About 12 years ago, I was brought on board as a Visual Learning author for a new series of high school math books. I spent three and a half years working closely with a team of 11 math educators from all over the country. We would get together and not just talk about ideas, but visualize them. I began to think that if I could put some of this material into contexts that kids cared about, and provide them with clear visual models, then maybe they could more easily learn new mathematical concepts.

For example, when we worked with so-called "reluctant learners" in high school, we tried presenting math in the context of new car colors, or school dances, or clothing, or motorcycle racing, or wind-surfing. Suddenly they were interested in the outcome. And they would work very hard to learn how to come up with the answers, often doing math that was far more advanced than they'd normally be asked to do at their level.

That led me to think, "Well, o.k., what if we did that with younger kids? How could we get kids turned on from the very beginning?" And that led to the idea of presenting mathematical concepts within the context of stories for young children.



Unlike most other series, each of the MathStart stories is a "stand-alone" with a unique set of characters. The books even have different "looks" because you've used so many different illustrators. Why did you take this approach?

Right up front we decided that each book should be its own experience. Now that we've got this many books in the series I suppose one could look backwards and think that maybe it would have been wiser to have a common character—an Arthur or a Clifford or somebody—running through the books so the series would be easily recognizable as one thing. On the other hand, in my heart of hearts I believe we made the better decision because I believe they're better learning tools for kids this way. Each story is its own story, illustrated by its own illustrator, and isn't dependent on another one of the stories. You can appreciate and know each group of characters for themselves. So it's really been counter to the popular wisdom that we would, in fact, people these books with so many different kids and characters created by so many different illustrators. But I think it makes them better books.



Do you test out new stories on kids?

I've always used kids as my test market—my nieces and nephews, my neighbors' kids, and my own children when they were kids. Now, I have two grandchildren, Jack and Madeleine, and they are becoming sources for ideas. And there are all the school children I meet. They also provide inspiration. They show me what's in their backpacks. They empty their pockets for me. Stuff like that. I look at what they're reading, and ask them what they're thinking. In the process I get ideas about what kids are interested in. A lot of my ideas come from these very simple conversations.

Dave's Down-to-Earth Rock Shop is a story right out of the lives of my very own children. It's a real shop in Evanston, Illinois, where we lived for 23 years.

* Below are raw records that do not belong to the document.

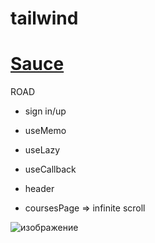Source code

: # tailwind

# [ Sauce ](https://www.frontendmentor.io/)

 ROAD
 
   - sign in/up
 
  - useMemo
  
  - useLazy
  
  - useCallback
  
  - header
  
  - coursesPage => infinite scroll 
 
 
![изображение](https://user-images.githubusercontent.com/31801595/162470330-d375d6b9-1b74-4069-96e1-b4734fcd68b8.png)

Behind every one of my stories there's something like that, some starting point.

I take notes all the time. Some of them are pictorial notes, little sketches. And some of them are verbal notes. And some of them all mush together: pictures, words and math.

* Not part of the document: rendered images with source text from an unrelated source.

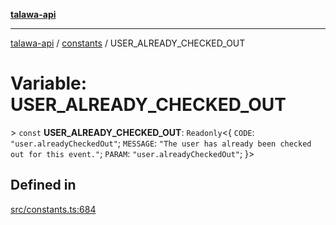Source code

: [**talawa-api**](../../README.md)

***

[talawa-api](../../modules.md) / [constants](../README.md) / USER\_ALREADY\_CHECKED\_OUT

# Variable: USER\_ALREADY\_CHECKED\_OUT

\> `const` **USER\_ALREADY\_CHECKED\_OUT**: `Readonly`\<\{ `CODE`: `"user.alreadyCheckedOut"`; `MESSAGE`: `"The user has already been checked out for this event."`; `PARAM`: `"user.alreadyCheckedOut"`; \}\>

## Defined in

[src/constants.ts:684](https://github.com/PalisadoesFoundation/talawa-api/blob/4b5c74fd36bcfc2e36f3a06b67d517e865c188be/src/constants.ts#L684)
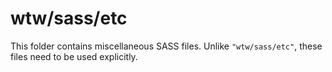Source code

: # wtw/sass/etc

This folder contains miscellaneous SASS files. Unlike `"wtw/sass/etc"`, these files
need to be used explicitly.
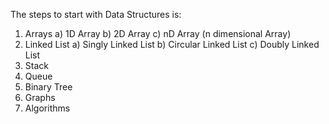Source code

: The steps to start with Data Structures is: 
1) Arrays
   a) 1D Array
   b) 2D Array
   c) nD Array (n dimensional Array)
2) Linked List
   a) Singly Linked List
   b) Circular Linked List
   c) Doubly Linked List
4) Stack
5) Queue
6) Binary Tree
7) Graphs
8) Algorithms

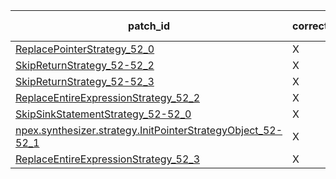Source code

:  | patch_id |correctness |Test-validation |NPEX-validation |
 |--- | --- | --- | --- | 
 | [ReplacePointerStrategy_52_0](./patches/ReplacePointerStrategy_52_0/patch.java#L64) | X | X | X | 
 | [SkipReturnStrategy_52-52_2](./patches/SkipReturnStrategy_52-52_2/patch.java#L64) | X | X | X | 
 | [SkipReturnStrategy_52-52_3](./patches/SkipReturnStrategy_52-52_3/patch.java#L64) | X | X | X | 
 | [ReplaceEntireExpressionStrategy_52_2](./patches/ReplaceEntireExpressionStrategy_52_2/patch.java#L64) | X | X | X | 
 | [SkipSinkStatementStrategy_52-52_0](./patches/SkipSinkStatementStrategy_52-52_0/patch.java#L64) | X | X | X | 
 | [npex.synthesizer.strategy.InitPointerStrategyObject_52-52_1](./patches/npex.synthesizer.strategy.InitPointerStrategyObject_52-52_1/patch.java#L64) | X | X | X | 
 | [ReplaceEntireExpressionStrategy_52_3](./patches/ReplaceEntireExpressionStrategy_52_3/patch.java#L64) | X | X | X | 
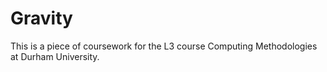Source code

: # Gravity
This is a piece of coursework for the L3 course Computing Methodologies at Durham University.
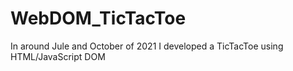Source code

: # WebDOM_TicTacToe
In around Jule and October of 2021 I developed a TicTacToe using HTML/JavaScript DOM
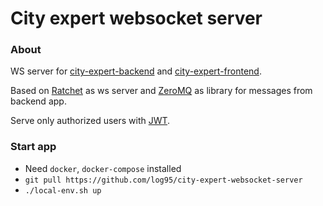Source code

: # City expert websocket server

### About
WS server for [city-expert-backend](https://github.com/log95/city-expert-backend) and 
[city-expert-frontend](https://github.com/log95/city-expert-frontend).

Based on [Ratchet](http://socketo.me/) as ws server and 
[ZeroMQ](https://zeromq.org/) as library for messages from backend app.

Serve only authorized users with [JWT](https://en.wikipedia.org/wiki/JSON_Web_Token).

### Start app
- Need `docker`, `docker-compose` installed
- `git pull https://github.com/log95/city-expert-websocket-server`
- `./local-env.sh up`

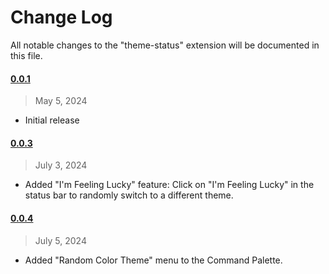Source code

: # Change Log

All notable changes to the "theme-status" extension will be documented in this file.

#### [0.0.1](https://github.com/bayramarslan/vscode-theme-display/tree/0.0.1)

> May 5, 2024

- Initial release


#### [0.0.3](https://github.com/bayramarslan/vscode-theme-display/compare/0.0.1...0.0.3)

> July 3, 2024

- Added "I'm Feeling Lucky" feature: Click on "I'm Feeling Lucky" in the status bar to randomly switch to a different theme.


#### [0.0.4](https://github.com/bayramarslan/vscode-theme-display/compare/0.0.3...0.0.4)

> July 5, 2024

- Added "Random Color Theme" menu to the Command Palette.
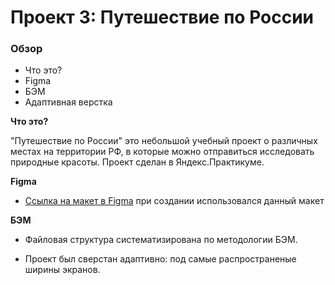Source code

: # Проект 3: Путешествие по России

### Обзор
* Что это?
* Figma
* БЭМ
* Адаптивная верстка

**Что это?**

"Путешествие по России" это небольшой учебный проект о различных местах на территории РФ, в которые можно отправиться исследовать природные красоты. Проект сделан в Яндекс.Практикуме.

**Figma**

* [Ссылка на макет в Figma](https://www.figma.com/file/OyRWEjU6wBwRe1hapzQoLx/Sprint-3%3A-Russia-%2F-desktop-%2B-mobile?node-id=28503%3A0) при создании использовался данный макет

**БЭМ**

* Файловая структура систематизирована по методологии БЭМ.

* Проект был сверстан адаптивно: под самые распространеные ширины экранов.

What's your favorite book?

The first book in the MathStart series is called The Best Bug Parade. I tell kids that it's my favorite because it was my first book! It was the first time I ever saw my name in the front of a book. Do you know how that makes you feel? Very, very good!

I originally thought that MathStart was going to be a series of 12 books. I couldn't tell anyone that because it sounded too implausible to even think it. I had a contract for one book and had in mind a series of 12 books. In truth, it just bowls me over to know that there are 45 books, and even more on the way. Every Spring and Fall, the series grows by another 3 books!